> WORK INSTRUCTIONS: Go through the data below and return each line containing the word "unique".
(EXERCISE DATA Opens)
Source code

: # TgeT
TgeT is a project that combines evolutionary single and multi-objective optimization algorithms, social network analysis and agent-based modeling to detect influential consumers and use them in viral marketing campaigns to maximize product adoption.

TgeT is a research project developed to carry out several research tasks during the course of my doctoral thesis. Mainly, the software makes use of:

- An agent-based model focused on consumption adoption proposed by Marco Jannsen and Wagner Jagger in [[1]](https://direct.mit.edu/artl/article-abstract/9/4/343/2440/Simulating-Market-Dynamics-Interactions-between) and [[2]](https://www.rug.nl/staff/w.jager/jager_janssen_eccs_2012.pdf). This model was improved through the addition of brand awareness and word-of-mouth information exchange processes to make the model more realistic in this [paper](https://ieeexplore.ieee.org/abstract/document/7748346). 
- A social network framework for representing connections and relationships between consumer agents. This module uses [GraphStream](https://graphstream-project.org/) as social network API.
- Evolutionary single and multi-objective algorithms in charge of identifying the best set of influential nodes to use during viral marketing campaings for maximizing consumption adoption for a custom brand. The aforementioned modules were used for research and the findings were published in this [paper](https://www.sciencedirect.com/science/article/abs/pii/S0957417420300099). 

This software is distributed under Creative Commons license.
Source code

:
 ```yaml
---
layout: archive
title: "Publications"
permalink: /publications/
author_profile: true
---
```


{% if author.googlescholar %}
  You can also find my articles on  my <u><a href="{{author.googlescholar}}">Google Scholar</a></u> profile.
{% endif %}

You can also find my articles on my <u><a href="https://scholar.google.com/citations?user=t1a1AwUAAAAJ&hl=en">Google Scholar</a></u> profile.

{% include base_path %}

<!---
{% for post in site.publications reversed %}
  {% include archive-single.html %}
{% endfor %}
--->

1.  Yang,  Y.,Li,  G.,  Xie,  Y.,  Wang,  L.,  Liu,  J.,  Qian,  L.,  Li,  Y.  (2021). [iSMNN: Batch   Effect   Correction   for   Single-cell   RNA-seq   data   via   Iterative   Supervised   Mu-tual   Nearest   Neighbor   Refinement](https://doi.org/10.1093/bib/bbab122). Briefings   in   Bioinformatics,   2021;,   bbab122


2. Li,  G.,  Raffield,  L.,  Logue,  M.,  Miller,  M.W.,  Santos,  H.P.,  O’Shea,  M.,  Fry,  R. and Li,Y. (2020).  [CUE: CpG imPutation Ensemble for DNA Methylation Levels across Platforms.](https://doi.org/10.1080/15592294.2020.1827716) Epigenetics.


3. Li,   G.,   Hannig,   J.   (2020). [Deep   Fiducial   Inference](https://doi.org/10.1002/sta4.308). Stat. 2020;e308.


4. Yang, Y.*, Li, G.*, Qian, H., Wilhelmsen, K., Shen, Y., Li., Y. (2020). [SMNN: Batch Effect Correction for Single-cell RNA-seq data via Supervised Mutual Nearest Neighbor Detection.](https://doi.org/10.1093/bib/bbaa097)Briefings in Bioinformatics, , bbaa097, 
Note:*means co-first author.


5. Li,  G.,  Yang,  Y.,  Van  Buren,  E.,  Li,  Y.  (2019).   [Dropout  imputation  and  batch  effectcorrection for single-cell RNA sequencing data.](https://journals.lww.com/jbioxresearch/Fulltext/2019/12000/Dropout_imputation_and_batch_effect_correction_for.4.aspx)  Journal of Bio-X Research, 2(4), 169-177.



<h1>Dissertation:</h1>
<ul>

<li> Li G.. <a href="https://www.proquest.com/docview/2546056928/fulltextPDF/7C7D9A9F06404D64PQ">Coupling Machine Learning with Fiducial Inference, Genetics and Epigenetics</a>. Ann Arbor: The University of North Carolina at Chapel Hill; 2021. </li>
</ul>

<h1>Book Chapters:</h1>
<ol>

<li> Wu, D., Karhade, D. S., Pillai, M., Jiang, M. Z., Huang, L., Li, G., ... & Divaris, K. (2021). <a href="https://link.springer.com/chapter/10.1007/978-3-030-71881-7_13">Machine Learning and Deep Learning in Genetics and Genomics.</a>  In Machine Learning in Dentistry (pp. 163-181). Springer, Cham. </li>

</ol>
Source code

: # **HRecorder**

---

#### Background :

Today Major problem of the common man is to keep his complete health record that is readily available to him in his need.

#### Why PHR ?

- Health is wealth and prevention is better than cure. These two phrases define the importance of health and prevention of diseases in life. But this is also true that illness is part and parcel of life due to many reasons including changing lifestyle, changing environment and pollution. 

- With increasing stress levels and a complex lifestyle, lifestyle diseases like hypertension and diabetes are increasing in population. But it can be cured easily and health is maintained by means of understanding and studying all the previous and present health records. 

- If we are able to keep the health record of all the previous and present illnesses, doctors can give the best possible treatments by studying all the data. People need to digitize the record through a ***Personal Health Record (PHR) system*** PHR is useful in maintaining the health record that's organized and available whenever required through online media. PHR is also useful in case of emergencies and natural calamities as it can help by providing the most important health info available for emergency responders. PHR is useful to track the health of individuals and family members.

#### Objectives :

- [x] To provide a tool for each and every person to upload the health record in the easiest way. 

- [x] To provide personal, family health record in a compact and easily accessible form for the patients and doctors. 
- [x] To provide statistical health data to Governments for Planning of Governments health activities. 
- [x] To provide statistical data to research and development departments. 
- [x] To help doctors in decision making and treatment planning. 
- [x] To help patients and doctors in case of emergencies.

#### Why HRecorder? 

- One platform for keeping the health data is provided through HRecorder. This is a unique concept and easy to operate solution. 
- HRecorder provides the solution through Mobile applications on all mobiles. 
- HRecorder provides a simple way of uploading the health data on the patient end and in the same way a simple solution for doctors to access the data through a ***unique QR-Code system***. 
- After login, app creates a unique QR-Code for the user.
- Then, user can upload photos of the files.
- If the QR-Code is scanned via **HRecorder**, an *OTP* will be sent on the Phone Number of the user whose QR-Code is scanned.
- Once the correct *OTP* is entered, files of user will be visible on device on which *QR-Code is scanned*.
(EXERCISE DATA Closes)
> ANSWER BELOW:
- One platform for keeping the health data is provided through HRecorder. This is a unique concept and easy to operate solution. 
- HRecorder provides a simple way of uploading the health data on the patient end and in the same way a simple solution for doctors to access the data through a ***unique QR-Code system***. 
- After login, app creates a unique QR-Code for the user.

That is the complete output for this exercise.